L’exemple de Miyake illustre assez bien la contingence d’une gestion de crise, à travers les tensions entre des niveaux d’autorité emboîtés, accrus par le contraste entre Tôkyô et Miyake-jima, et les développements incertains d’une éruption. Des années plus tard, le dernier épisode éruptif imprime encore sa marque non seulement dans le paysage de l’île, profondément transformé sous l’effet des cendres et des gaz comme par les sabô devenus ubiquistes, par les informations de préventions visuelles et sonores comme par les transformations du bâti résidentiel, mais aussi dans le peuplement et les activités insulaires. Pour mieux cerner dans quelle mesure la condition de petite île - dans l’orbite de Tôkyô du surcroît, joue un rôle déterminant dans le traitement de la crise, pour mieux comprendre les paramètres en jeu, il convenait d’observer des îles volcaniques encore plus lointaines et plus isolées.
Le centre des îles éloignées (Ritô sentâ) recense vingt-trois îles volcaniques actives84. Elles sont toutes présentées à la fin de l’annexe 1. Sur ces vingt-trois îles ou îlots – parfois un simple rocher en mer, sept sont désertes, autant n’ont pas eu d’éruption historique ou du moins pas depuis près de douze siècles, une est trop lointaine et entièrement dédiée à l’armée. Parmi celles qui restent, j’ai privilégié celles qui possédaient les volcans les plus actifs (Satsuma Iô-jima et Suwanose-jima).
Par contre, à Ô-shima, trop proche de Miyake, j’ai préféré une autre île de l’archipel d’Izu, Aoga-shima. Lointaine périphérie du département de Tôkyô, elle est aussi en retrait par sa population. Avec deux cents habitants, Aoga-shima se targue en effet d’être le plus petit village du Japon. L’activité volcanique a imposé un demi-siècle d’évacuation fin XVIIIe. Discrète depuis, elle n’empêche pas la géothermie d’être mise à profit.

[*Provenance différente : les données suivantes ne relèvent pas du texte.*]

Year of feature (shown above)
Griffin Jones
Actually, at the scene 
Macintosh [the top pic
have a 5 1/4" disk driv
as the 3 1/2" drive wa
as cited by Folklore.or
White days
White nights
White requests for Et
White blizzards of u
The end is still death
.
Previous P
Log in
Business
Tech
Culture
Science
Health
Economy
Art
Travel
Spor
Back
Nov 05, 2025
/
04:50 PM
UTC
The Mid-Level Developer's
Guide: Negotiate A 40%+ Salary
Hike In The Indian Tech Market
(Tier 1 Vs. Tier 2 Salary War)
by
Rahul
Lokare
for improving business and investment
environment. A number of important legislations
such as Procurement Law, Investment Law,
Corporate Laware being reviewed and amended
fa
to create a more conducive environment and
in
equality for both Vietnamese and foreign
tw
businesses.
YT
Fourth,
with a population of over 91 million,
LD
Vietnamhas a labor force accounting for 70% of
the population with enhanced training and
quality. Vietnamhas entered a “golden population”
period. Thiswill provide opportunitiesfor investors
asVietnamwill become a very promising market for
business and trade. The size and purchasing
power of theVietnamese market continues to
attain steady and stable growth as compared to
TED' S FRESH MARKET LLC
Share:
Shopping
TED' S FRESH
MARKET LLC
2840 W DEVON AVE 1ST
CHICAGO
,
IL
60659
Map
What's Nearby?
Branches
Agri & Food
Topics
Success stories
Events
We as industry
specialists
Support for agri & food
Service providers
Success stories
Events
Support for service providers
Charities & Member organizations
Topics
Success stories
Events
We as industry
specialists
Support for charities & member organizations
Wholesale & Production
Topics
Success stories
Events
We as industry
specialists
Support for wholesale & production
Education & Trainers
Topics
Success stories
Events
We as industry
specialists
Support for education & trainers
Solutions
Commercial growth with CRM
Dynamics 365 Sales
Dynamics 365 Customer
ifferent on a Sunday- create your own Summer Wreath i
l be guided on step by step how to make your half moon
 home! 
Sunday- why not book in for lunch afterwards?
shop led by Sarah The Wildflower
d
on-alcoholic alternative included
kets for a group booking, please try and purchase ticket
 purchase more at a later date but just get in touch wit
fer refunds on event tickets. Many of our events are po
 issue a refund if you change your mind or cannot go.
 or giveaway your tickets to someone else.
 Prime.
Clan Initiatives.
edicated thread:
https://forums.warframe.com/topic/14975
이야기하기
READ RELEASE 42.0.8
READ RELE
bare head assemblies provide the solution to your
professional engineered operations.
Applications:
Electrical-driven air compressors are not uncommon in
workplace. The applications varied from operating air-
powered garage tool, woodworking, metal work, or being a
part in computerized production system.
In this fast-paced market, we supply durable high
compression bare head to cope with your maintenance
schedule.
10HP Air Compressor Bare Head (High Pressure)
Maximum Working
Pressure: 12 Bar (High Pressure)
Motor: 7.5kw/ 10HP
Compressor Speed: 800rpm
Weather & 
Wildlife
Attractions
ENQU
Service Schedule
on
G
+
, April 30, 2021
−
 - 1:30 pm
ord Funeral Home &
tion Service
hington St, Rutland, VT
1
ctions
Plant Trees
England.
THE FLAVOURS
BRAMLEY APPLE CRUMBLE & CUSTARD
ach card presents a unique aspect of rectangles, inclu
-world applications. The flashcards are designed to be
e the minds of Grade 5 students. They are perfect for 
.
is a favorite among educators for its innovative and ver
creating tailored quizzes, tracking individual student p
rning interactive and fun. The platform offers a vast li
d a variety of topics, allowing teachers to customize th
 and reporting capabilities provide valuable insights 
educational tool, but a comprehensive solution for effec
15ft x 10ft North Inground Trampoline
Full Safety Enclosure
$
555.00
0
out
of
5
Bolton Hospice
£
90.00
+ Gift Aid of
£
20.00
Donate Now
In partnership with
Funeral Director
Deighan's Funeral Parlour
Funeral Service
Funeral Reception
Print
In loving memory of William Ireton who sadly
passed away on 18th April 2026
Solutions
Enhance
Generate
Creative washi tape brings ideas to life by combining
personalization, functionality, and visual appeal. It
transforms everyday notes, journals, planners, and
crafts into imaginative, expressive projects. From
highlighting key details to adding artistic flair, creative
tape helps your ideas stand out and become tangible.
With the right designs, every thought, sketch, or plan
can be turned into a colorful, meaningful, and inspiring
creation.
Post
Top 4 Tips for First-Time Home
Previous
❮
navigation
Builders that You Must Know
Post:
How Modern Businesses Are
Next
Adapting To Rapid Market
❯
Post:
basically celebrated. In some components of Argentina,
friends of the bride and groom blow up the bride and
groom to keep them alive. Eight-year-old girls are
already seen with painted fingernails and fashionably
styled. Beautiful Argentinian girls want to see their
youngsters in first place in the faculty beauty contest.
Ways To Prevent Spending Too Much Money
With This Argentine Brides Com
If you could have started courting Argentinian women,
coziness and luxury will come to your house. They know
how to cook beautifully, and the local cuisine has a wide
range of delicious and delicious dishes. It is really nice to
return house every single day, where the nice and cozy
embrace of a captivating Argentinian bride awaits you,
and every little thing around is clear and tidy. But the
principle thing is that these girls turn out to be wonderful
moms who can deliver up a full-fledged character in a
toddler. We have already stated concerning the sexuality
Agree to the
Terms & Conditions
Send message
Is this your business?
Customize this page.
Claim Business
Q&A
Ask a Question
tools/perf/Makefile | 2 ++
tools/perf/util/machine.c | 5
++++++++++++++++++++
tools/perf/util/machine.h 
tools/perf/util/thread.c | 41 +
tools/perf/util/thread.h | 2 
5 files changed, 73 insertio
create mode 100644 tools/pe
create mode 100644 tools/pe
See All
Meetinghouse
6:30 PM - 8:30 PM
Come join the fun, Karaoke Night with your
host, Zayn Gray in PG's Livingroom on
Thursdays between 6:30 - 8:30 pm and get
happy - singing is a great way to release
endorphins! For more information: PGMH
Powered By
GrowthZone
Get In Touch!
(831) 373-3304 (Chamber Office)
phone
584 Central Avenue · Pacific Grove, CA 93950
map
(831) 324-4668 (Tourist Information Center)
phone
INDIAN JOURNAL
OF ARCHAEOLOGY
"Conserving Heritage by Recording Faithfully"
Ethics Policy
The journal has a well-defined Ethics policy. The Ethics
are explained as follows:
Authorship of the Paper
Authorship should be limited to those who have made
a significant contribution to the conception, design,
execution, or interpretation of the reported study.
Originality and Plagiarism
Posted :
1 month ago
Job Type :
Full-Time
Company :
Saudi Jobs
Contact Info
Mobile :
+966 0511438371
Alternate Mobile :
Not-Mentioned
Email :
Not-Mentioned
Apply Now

Dans l’archipel des Tokara トカラ(吐噶喇)列島ou à proximité, Kuchinoerabu-jima ou Nakano-shima auraient sans doute été de bonnes candidates. À leur place, Suwanose-jima a été retenue, outre l’intensité de l’aléa, pour sa richesse culturelle, évoquée plus loin, et l’évacuation qui la vidée de ses habitants pendant la majorité du XIXe siècle. Les trois îles qui vont être analysées ici n’ont pas connu de catastrophe majeure qui puisse être comparée à celles décrites plus haut. Pour cause, la modicité de leur population, qui ne dépasse pas 150 habitants à Iô-jima et moitié moins à Suwanose-jima. Contrairement à Aoga-shima, qui constitue un village à elle toute seule, Iô-jima fait partie de la commune de Mishima 三島村 (450 habitants répartis sur trois îles), tandis que Suwanose-jima est l’une des sept îles du village-archipel de Tokara トカラ 村 (600 habitants en tout).
L’activité économique de ces petites îles compose avec et valorise au mieux la présence du volcan.
Kakkazan-tô 活火山島. Shimadas (2004) p. 1155.